Craig told us about Atomic Habits by James Clear which he has rated as 10/10! Here’s his Q&A book review
What was the theme or central idea of the book?
Creating and eliminating habits.
What’s your main takeaway from the book that you will implement in life or at work?
Understanding how to generate a process to eliminate and generate to habits, one of which was to increase my motivation to read more. A 15min a day plan turned into 3 books within the first month.
What surprised you most in the book?
It didn’t just focus on positivity of creating good habits, it also look at bad habits and how to eliminate or adapt these, resulting in better performance and change of behaviour
Are the suggestions made in the book doable? Can you implement them?
YES! The book doesn’t give you a step by step process, more about 4 stages of habits to explore what would work for you and to give you the results you are looking for. I have managed to change and adapt 3 habits since reading this book.
Give me one solid reason why I should read this book …
Is there a habit you want to do more of or to stop doing? This book will help you do it, if you want to that is, not just saying it.
Humble Pi by Matt Parker is John’s book of choice.
What was the theme or central idea of the book?
A comedy of maths errors
What was the most illuminating thing you read in the book?
There were so many; every chapter is packed through of ‘crickey yes I can see how that would go wrong’!
The chapter headed up ‘when 4.3billion is not enough’ focussed on the fact that 4.3billion is the highest number you can produce using the 32bit binary number system and it’s used in time keeping in PCs. People thought 32b was massive but actually it counts down relatively quickly when you are counting in 10milisecond intervals!
What’s your main takeaway from the book that you will implement in life or at work?
The difference in day lengths in sidereal year to the tropical year; the tropical year is the one that matters as it’s the tilt of the earth. Whereas the time earth takes to go around the sun is different. Us earthlings tend not to care where we are in space (sidereal) but we do care about the seasons! The difference is just 21minutes and 25 seconds which might prove a problem for the star ship enterprise!
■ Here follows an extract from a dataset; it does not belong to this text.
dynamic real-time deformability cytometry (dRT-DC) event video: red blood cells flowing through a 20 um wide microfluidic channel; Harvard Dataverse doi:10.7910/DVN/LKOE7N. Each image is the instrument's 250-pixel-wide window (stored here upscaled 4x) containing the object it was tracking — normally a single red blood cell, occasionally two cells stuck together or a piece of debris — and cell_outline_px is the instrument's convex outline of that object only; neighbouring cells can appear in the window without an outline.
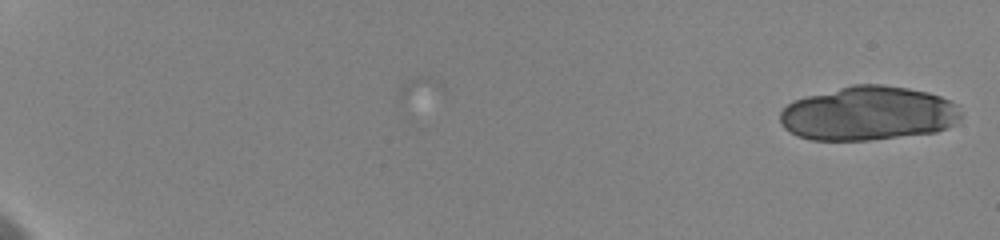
{"species": "human", "species_latin": "Homo sapiens", "temperature_condition": "cold", "stored_images_in_passage": 3, "camera_frame_rate_fps": 3000, "um_per_image_px": 0.085, "donor": {"sex": "female"}, "frame": {"image": 1, "passage_image": 3, "time_ms": 0.667, "image_size_px": [1000, 240], "cell_outline_px": [[960, 116], [956, 124], [948, 128], [936, 132], [868, 140], [812, 140], [796, 136], [784, 128], [780, 120], [780, 112], [792, 100], [852, 84], [880, 84], [908, 88], [928, 92], [940, 96], [956, 104], [960, 112]], "centroid_in_image_um": [73.79, 9.64], "position_along_channel_um": 11.2, "area_um2": 57.16}}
What surprised you most in the book?
At 3.14am on Tuesday 19th January 2038 many of our modern microprocessors and computers are going to stop working due to how they store the current date and time. The system was designed to start counting seconds from 1970 and is stored as a 32bit binary number which allowed for 2100billion seconds. A total of 68 years from 1970 which everyone thought was too far into the future and no need to worry but that date is starting to loom quite rapidly.
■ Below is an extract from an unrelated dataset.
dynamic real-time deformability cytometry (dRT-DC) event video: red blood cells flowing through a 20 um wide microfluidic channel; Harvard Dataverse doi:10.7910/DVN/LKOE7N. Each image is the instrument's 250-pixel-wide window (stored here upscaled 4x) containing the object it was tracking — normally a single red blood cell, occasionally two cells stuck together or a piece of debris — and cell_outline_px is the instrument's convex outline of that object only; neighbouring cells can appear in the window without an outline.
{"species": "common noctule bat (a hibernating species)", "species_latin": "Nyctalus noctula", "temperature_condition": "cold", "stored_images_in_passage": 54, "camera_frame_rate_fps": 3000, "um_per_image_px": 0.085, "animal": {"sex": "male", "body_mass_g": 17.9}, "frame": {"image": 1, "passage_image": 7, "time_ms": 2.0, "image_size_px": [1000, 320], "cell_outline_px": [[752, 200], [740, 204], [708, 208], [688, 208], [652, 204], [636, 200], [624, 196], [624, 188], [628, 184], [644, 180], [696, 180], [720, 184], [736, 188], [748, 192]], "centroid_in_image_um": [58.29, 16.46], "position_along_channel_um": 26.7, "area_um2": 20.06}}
Is there anything controversial in this book that made you stop and think
Yes; American Jets that crossed the international date line and the systems wondered where they were… simply because they could not recognise the numbers and the system shut down for navigation, they were able to continue flying but had to follow a refuelling plane to land safely!
Has the book broadened your perspective on the topic?
It’s made me realise that behind what seems to be normal everyday life there are calculations going on all the time based on binary numbers which have limited size and we’re gobbling them up all of the time.
Give me one solid reason why I should read this book … a short one!?!
Written with humour shows this book shows how maths works in our daily lives and what happens when it goes wrong.